Records for this task:
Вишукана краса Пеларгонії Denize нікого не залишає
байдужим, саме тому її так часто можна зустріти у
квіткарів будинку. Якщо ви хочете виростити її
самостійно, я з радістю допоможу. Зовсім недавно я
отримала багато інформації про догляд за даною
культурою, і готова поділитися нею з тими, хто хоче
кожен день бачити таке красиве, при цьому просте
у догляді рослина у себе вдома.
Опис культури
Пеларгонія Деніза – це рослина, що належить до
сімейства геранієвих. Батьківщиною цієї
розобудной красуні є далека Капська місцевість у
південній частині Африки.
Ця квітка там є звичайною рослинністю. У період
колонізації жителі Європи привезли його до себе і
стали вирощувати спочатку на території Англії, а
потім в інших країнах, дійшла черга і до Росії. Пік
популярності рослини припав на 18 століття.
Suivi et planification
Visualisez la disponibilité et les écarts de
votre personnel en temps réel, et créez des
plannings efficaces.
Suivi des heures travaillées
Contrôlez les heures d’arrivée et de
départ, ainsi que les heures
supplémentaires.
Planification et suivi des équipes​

What is needed: Print out the whole of the material above exactly as it stands.

Exercise output:
Вишукана краса Пеларгонії Denize нікого не залишає
байдужим, саме тому її так часто можна зустріти у
квіткарів будинку. Якщо ви хочете виростити її
самостійно, я з радістю допоможу. Зовсім недавно я
отримала багато інформації про догляд за даною
культурою, і готова поділитися нею з тими, хто хоче
кожен день бачити таке красиве, при цьому просте
у догляді рослина у себе вдома.
Опис культури
Пеларгонія Деніза – це рослина, що належить до
сімейства геранієвих. Батьківщиною цієї
розобудной красуні є далека Капська місцевість у
південній частині Африки.
Ця квітка там є звичайною рослинністю. У період
колонізації жителі Європи привезли його до себе і
стали вирощувати спочатку на території Англії, а
потім в інших країнах, дійшла черга і до Росії. Пік
популярності рослини припав на 18 століття.
Suivi et planification
Visualisez la disponibilité et les écarts de
votre personnel en temps réel, et créez des
plannings efficaces.
Suivi des heures travaillées
Contrôlez les heures d’arrivée et de
départ, ainsi que les heures
supplémentaires.
Planification et suivi des équipes​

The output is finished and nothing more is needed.